The idea was to create a mutual understanding of what everyone did to make their bit of society work, and from that understanding, think about how it could be made to work better together.

And it affected me. Years later, I took a year out to use my private sector skills to help transform the viability of a not-for-profit early years daycare centre. We increased the salaries of some of the lowest paid people in society; we increased their training; we increased ‘profit’ (while charging less than market prices); we transformed the life chances of hundreds of babies, many from some of the most underprivileged homes. Amongst the roots of my inspiration to do so was the understanding I developed during Common Purpose of the deep linkage between Early Years Development, low wage employment, fulfilment of human potential, and crime. Spot the word ‘European’ in there.
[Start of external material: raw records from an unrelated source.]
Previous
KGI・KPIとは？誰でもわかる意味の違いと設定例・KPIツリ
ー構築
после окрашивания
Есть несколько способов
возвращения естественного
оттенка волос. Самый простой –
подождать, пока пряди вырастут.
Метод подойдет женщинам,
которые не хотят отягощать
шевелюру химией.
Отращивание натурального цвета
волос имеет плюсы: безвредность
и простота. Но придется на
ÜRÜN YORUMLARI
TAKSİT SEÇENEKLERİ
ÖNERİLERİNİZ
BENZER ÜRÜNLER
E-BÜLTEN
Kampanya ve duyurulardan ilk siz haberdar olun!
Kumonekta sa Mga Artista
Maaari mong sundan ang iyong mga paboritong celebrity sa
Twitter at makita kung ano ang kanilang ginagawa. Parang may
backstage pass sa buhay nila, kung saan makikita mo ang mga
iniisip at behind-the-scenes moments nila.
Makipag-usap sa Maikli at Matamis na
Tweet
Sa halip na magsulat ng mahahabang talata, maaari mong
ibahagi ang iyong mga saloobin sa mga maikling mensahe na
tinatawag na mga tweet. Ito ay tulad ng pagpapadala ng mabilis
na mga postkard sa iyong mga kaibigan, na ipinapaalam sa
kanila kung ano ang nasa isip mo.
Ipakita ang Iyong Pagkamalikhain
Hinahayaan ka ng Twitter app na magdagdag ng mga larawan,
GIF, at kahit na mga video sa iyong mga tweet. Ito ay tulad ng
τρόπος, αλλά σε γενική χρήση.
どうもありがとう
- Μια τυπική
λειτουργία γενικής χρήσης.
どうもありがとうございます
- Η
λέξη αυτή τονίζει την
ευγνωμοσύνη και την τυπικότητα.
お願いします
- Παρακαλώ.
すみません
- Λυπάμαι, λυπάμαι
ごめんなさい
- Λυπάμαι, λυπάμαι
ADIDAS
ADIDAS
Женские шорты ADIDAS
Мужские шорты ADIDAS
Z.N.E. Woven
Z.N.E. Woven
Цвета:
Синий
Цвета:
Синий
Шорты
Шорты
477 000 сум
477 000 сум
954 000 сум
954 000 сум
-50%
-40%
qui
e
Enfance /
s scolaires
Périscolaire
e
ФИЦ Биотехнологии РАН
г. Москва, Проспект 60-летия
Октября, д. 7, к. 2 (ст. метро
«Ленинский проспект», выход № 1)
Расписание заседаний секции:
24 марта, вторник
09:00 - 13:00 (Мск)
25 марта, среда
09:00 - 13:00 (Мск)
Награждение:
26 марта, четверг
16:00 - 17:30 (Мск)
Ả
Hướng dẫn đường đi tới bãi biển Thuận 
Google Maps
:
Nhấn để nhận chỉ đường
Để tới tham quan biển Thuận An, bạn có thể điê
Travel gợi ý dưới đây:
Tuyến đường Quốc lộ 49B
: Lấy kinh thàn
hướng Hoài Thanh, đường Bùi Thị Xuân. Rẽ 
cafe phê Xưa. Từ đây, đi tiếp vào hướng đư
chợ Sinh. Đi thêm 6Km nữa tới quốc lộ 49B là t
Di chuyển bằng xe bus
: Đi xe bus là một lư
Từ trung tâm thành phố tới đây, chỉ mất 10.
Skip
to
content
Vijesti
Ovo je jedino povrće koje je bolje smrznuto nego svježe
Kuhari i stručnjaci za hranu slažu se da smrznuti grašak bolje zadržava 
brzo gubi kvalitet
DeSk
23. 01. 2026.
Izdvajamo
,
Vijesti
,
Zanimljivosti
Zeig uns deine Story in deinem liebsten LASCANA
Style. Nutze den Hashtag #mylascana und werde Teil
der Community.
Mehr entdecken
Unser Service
Here’s the thing. At no point was ‘Common Purpose’ one of the show-and-tell sessions. At no time did anyone from ‘Common Purpose’ talk about a ‘Common Purpose’ view of how society was supposed to work. There was some talk about how societies might work better if the participants in each bit of it knew how the other bits worked. But that was hardly the stuff of Mein Kampf. Imagine if their agenda argued that society might work better if we all deepened our ignorance of every other part of it.

This all took place in the North East of Scotland — Edinburgh was considered to be a very far off and strange place. I don’t recall Europe being discussed once, much less invoked as the Valhalla to which we Brynhildrs should fly.

No — a nice person gathered emails, issued invites, organised lunches and buses, and generally acted as cat herder.

Not as cat hypnotiser.

And here’s another thing. As we survey the wreckage of UK Democracy, what — exactly — is wrong with questioning whether it might be made to work better? And if you were to ask that question, what — exactly — is wrong with encouraging people in different parts of it to work together from the position of a common understanding, from which a Common Purpose might emerge? None that I can see.

There are nearly 19,000 graduates listed in the Common Purpose Exposed graduate database. By definition, they have come from every corner of civil society. So there will be European Union proponents. And Independent UK proponents. And Scottish Independence proponents. And Conservative supporters. And Labour Supporters. And Marxists. And, statistically, some rum ‘uns. Plus ça change, plus c’est la même chose.

Common Purpose are not, in my experience of it at least, directing the hand of European fate, any more than are The Iluminati. The truth, as Alan Moore pointed out, is far more frightening — nobody is in control. The best lack all conviction, while the worst are full of passionate intensity.